Required work:
Look through the records below for the line holding "not_8 NOT2(Out[15:8], A[15:8]);". Write it out exactly, with each following line through the line holding "(fields_autoplaced yes)".
--- Information provided ---
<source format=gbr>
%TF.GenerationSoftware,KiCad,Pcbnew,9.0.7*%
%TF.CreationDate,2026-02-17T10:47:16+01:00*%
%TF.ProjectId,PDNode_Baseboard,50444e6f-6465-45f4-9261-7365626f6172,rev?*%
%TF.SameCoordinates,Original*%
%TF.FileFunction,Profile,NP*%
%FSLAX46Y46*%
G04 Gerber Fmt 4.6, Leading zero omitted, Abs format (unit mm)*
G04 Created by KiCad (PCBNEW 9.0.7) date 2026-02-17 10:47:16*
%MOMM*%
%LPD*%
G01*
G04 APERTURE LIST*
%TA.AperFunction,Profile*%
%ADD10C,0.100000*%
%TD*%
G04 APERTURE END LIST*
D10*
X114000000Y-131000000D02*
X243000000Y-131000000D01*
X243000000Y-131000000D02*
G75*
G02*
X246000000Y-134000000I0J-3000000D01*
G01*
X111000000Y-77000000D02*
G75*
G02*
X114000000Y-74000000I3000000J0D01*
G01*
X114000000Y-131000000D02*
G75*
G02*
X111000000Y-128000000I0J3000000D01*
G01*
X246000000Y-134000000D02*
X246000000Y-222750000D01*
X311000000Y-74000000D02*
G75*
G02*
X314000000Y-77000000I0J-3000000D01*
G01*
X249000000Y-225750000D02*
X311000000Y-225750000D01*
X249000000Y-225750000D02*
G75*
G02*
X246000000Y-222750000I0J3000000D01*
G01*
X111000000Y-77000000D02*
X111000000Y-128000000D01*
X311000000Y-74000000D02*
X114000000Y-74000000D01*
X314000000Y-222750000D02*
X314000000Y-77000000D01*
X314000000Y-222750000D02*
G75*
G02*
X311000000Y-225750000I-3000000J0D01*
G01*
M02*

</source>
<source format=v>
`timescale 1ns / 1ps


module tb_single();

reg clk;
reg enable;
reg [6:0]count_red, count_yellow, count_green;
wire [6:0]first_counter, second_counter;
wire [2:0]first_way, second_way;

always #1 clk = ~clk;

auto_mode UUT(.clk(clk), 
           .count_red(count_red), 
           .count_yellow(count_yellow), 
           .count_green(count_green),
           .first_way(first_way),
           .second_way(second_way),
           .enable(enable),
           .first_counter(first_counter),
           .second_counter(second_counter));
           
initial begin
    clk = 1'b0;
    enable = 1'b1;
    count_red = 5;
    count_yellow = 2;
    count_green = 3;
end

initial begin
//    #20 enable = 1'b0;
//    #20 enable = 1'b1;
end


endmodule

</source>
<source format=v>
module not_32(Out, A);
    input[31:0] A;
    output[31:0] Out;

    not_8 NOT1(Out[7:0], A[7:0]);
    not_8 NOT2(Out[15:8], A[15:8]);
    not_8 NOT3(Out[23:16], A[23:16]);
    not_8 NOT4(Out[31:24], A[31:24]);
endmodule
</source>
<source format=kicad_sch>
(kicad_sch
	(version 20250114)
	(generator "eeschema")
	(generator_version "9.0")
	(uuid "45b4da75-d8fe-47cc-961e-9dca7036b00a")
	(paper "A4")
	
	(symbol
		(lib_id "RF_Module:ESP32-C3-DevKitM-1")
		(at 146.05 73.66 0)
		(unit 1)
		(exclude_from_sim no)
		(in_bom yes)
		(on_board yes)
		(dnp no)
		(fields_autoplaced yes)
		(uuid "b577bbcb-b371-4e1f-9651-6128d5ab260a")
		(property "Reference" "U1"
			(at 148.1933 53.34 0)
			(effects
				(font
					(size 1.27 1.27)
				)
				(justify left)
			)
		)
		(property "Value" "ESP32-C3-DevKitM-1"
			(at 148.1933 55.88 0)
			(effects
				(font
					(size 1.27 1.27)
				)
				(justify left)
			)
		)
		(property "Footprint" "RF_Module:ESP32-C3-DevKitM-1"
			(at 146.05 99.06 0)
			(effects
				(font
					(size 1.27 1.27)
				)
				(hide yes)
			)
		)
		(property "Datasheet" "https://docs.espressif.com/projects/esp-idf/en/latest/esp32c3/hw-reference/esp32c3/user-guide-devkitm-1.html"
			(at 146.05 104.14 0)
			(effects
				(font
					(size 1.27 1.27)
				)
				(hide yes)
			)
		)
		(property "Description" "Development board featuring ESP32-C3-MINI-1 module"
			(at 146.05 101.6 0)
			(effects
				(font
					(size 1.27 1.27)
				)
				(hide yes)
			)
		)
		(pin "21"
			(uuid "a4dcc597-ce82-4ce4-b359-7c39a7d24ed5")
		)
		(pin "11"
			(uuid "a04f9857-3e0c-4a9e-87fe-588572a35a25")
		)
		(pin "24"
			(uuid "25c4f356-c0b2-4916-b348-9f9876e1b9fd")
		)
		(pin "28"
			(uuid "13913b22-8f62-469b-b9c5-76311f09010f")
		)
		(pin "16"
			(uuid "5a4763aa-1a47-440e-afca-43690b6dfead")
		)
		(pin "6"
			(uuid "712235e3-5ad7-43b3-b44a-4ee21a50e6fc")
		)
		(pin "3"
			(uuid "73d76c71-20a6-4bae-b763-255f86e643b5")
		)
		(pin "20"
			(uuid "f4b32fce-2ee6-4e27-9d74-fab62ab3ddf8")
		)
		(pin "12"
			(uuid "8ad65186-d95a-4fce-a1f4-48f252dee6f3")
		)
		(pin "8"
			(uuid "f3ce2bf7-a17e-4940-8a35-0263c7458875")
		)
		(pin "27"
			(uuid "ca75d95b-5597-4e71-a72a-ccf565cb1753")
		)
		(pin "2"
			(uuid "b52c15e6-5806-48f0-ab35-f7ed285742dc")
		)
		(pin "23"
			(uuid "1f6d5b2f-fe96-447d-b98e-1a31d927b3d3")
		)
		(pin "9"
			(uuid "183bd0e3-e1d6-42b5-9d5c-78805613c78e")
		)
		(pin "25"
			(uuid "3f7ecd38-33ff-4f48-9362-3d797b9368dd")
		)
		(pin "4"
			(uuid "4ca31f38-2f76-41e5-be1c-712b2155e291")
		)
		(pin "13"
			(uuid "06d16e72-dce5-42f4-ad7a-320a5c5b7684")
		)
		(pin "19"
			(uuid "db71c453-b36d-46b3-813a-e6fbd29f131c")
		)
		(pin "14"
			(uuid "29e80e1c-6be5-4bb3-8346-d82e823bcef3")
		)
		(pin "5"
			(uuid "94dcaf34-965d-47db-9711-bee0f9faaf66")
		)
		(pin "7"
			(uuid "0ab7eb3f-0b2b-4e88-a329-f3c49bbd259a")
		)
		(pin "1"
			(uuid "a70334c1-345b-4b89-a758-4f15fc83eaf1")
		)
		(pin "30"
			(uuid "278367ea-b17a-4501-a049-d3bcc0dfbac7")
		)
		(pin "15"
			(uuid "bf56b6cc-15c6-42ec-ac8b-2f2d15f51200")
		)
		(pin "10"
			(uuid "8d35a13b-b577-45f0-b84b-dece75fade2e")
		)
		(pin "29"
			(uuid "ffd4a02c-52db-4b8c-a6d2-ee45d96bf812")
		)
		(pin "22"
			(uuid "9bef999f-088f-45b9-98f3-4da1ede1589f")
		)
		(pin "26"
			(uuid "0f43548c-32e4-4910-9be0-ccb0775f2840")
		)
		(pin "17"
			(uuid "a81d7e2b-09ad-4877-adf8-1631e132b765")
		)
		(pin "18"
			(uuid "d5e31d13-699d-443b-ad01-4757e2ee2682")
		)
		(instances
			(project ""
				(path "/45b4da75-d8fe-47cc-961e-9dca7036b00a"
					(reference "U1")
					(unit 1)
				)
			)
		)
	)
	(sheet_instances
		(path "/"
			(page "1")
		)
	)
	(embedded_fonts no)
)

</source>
---
--- Information provided ---
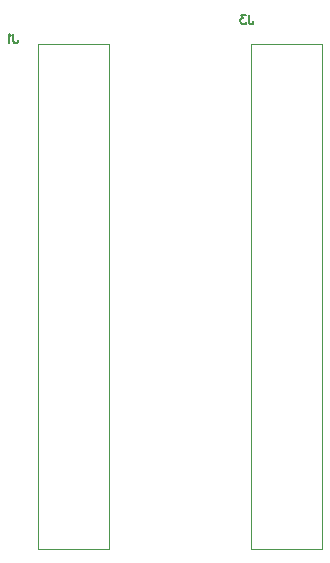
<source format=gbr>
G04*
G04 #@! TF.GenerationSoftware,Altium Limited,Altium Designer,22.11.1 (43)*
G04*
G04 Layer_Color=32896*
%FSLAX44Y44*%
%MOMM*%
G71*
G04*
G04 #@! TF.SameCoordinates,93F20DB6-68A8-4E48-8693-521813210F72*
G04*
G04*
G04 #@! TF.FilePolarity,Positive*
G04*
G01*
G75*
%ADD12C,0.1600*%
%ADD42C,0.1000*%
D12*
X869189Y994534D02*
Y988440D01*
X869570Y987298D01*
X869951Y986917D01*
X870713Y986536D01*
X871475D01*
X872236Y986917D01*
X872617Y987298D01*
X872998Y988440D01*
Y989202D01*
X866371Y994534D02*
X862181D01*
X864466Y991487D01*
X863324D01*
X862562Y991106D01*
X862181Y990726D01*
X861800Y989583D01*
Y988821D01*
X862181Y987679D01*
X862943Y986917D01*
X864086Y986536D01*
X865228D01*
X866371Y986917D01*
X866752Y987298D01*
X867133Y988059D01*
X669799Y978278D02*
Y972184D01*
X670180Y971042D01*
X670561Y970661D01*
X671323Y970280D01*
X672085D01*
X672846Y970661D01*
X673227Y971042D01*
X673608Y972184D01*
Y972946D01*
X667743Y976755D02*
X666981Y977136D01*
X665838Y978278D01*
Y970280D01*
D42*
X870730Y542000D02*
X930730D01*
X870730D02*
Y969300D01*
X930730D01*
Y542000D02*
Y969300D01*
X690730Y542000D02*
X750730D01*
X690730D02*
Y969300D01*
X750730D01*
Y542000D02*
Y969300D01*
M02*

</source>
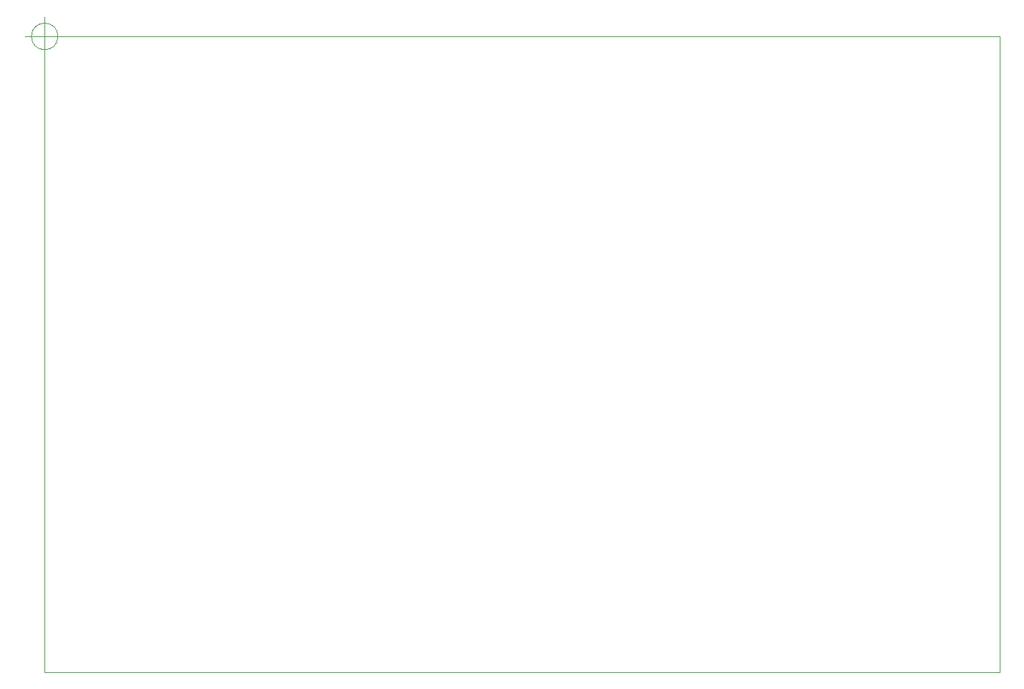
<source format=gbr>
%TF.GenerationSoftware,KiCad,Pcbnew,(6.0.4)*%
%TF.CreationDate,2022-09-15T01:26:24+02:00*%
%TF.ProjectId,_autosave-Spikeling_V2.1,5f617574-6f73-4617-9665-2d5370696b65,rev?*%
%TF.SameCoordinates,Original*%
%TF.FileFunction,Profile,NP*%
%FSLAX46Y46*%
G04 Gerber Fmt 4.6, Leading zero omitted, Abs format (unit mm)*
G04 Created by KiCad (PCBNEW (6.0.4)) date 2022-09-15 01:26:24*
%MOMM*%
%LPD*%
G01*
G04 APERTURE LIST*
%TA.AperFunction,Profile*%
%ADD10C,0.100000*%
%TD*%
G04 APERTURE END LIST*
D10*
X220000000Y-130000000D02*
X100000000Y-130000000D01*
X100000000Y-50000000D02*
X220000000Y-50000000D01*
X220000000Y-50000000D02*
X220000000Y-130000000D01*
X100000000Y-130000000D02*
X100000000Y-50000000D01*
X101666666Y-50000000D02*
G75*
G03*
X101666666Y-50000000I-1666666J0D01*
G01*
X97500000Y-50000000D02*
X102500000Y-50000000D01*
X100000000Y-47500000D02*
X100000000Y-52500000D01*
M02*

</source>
---
--- Information provided ---
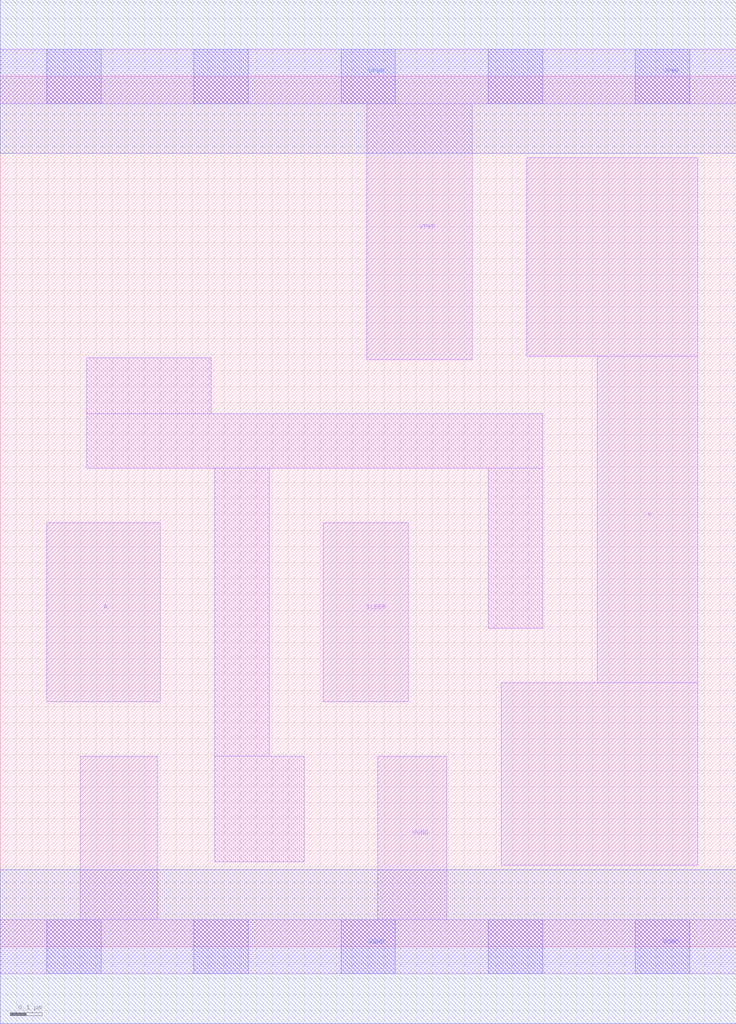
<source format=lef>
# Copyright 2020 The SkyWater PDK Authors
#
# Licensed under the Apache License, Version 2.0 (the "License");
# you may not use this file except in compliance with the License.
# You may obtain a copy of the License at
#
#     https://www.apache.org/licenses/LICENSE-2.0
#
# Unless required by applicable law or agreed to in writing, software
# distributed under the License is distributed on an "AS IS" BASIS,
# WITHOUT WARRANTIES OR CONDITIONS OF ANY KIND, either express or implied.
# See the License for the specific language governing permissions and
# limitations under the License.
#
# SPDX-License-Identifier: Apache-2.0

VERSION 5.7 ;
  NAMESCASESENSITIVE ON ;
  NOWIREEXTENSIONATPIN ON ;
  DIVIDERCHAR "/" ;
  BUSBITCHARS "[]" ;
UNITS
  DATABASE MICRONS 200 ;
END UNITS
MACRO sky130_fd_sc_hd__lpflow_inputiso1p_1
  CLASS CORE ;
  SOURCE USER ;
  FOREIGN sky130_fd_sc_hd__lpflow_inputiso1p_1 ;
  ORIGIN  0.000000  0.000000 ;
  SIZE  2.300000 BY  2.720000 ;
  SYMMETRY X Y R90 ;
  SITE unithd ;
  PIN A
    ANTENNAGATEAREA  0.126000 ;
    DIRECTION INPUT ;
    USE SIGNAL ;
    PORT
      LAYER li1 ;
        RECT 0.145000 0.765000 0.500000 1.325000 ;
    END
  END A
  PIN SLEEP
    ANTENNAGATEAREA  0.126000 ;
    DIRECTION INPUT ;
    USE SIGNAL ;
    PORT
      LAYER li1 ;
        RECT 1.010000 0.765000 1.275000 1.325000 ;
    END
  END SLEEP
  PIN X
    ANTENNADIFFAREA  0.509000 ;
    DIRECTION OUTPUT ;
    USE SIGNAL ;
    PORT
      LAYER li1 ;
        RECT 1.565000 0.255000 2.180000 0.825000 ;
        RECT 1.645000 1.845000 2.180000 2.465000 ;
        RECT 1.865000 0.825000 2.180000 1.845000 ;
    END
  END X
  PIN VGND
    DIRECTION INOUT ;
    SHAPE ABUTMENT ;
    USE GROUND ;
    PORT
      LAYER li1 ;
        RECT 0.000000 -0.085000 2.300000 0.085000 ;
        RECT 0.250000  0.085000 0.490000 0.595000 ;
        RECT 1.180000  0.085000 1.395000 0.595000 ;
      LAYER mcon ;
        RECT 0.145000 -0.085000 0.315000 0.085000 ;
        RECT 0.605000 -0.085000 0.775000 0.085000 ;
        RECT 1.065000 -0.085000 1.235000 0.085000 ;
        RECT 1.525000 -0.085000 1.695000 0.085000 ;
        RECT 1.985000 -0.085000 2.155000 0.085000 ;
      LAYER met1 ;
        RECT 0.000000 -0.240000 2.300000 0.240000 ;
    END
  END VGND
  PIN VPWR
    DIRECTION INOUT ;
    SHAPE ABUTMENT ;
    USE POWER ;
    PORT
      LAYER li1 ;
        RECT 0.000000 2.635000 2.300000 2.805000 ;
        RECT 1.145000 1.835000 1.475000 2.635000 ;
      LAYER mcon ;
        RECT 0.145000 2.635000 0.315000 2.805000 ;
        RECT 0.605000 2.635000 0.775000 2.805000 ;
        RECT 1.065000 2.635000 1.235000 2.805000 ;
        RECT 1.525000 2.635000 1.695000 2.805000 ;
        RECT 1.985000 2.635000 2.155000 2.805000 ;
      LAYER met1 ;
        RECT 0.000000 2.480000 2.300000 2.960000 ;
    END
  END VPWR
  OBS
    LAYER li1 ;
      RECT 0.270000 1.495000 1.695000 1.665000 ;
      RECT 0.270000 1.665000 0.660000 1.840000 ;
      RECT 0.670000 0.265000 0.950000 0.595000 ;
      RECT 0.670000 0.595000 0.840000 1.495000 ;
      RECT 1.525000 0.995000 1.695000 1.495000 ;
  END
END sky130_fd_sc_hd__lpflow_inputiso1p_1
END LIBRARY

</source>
---
Reply to the exercise:
    not_8 NOT2(Out[15:8], A[15:8]);
    not_8 NOT3(Out[23:16], A[23:16]);
    not_8 NOT4(Out[31:24], A[31:24]);
endmodule
</source>
<source format=kicad_sch>
(kicad_sch
	(version 20250114)
	(generator "eeschema")
	(generator_version "9.0")
	(uuid "45b4da75-d8fe-47cc-961e-9dca7036b00a")
	(paper "A4")
	
	(symbol
		(lib_id "RF_Module:ESP32-C3-DevKitM-1")
		(at 146.05 73.66 0)
		(unit 1)
		(exclude_from_sim no)
		(in_bom yes)
		(on_board yes)
		(dnp no)
		(fields_autoplaced yes)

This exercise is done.